### NAME :- ROHAN KUMAR
### REGISTRATION No. :- 12016504
### SECTION :- K20KT
### ROLL No. :- RK20KTB59

## CRIMES IN CHICAGO 2012-2017

#### CONTEXT

This dataset reflects reported incidents of crime (with the exception of murders where data exists for each victim) that occurred in the City of Chicago from 2012 to 2017. Data is extracted from the Chicago Police Department's CLEAR (Citizen Law Enforcement Analysis and Reporting) system. In order to protect the privacy of crime victims, addresses are shown at the block level only and specific locations are not identified.

Disclaimer: These crimes may be based upon preliminary information supplied to the Police Department by the reporting parties that have not been verified. The preliminary crime classifications may be changed at a later date based upon additional investigation and there is always the possibility of mechanical or human error. Therefore, the Chicago Police Department does not guarantee (either expressed or implied) the accuracy, completeness, timeliness, or correct sequencing of the information and the information should not be used for comparison purposes over time. The Chicago Police Department will not be responsible for any error or omission, or for the use of, or the results obtained from the use of this information. All data visualizations on maps should be considered approximate and attempts to derive specific addresses are strictly prohibited.
——————————
◆ Explore the material
• 1. Please edit the stretch of the Chicago crime dataset description from "#### CONTEXT" through "are not identified.", replacing "block level" with "neighborhood level".
• 2. Using the Chicago crime dataset description, mark each statement yes or no, and quote the words that decide it. (a) The data covers incidents from 2012 to 2017. (b) Exact addresses are given for each incident. (c) The Chicago Police Department guarantees the accuracy of the information.

◆ Exercise data
——————————
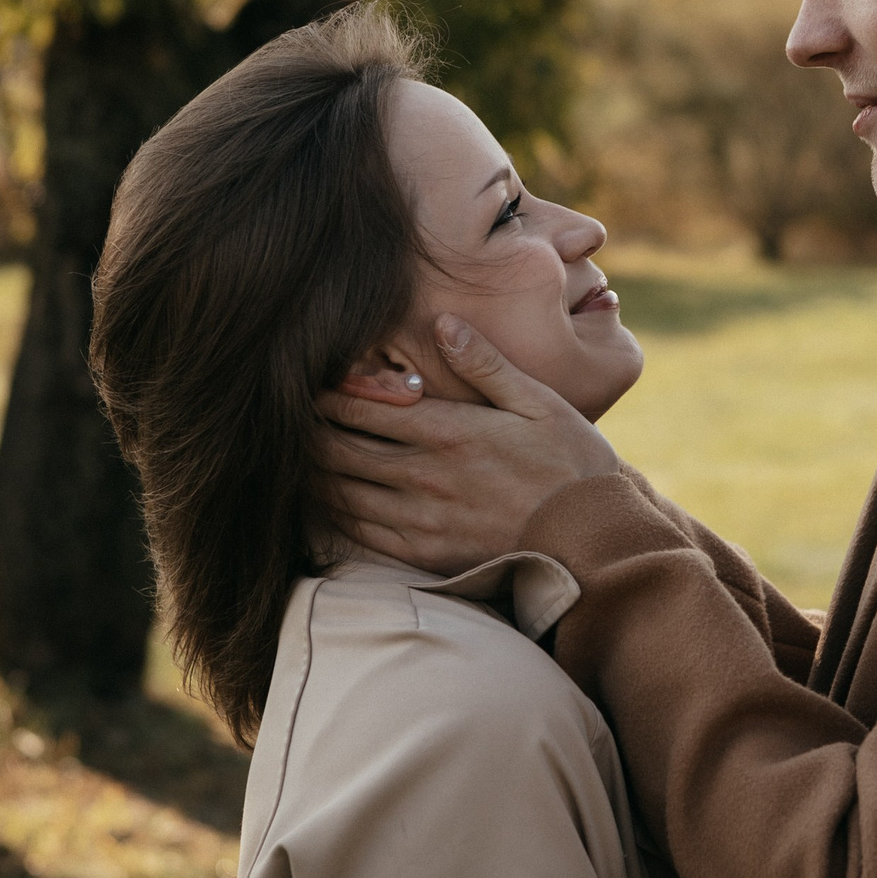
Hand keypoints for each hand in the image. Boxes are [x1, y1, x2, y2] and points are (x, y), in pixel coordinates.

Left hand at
——————————
◆ Solutions
• 1.
#### CONTEXT

This dataset reflects reported incidents of crime (with the exception of murders where data exists for each victim) that occurred in the City of Chicago from 2012 to 2017. Data is extracted from the Chicago Police Department's CLEAR (Citizen Law Enforcement Analysis and Reporting) system. In order to protect the privacy of crime victims, addresses are shown at the neighborhood level only and specific locations are not identified.

• 2.
(a) Yes: "occurred in the City of Chicago from 2012 to 2017"
(b) No: "addresses are shown at the block level only and specific locations are not identified"
(c) No: "the Chicago Police Department does not guarantee (either expressed or implied) the accuracy, completeness, timeliness, or correct sequencing of the information"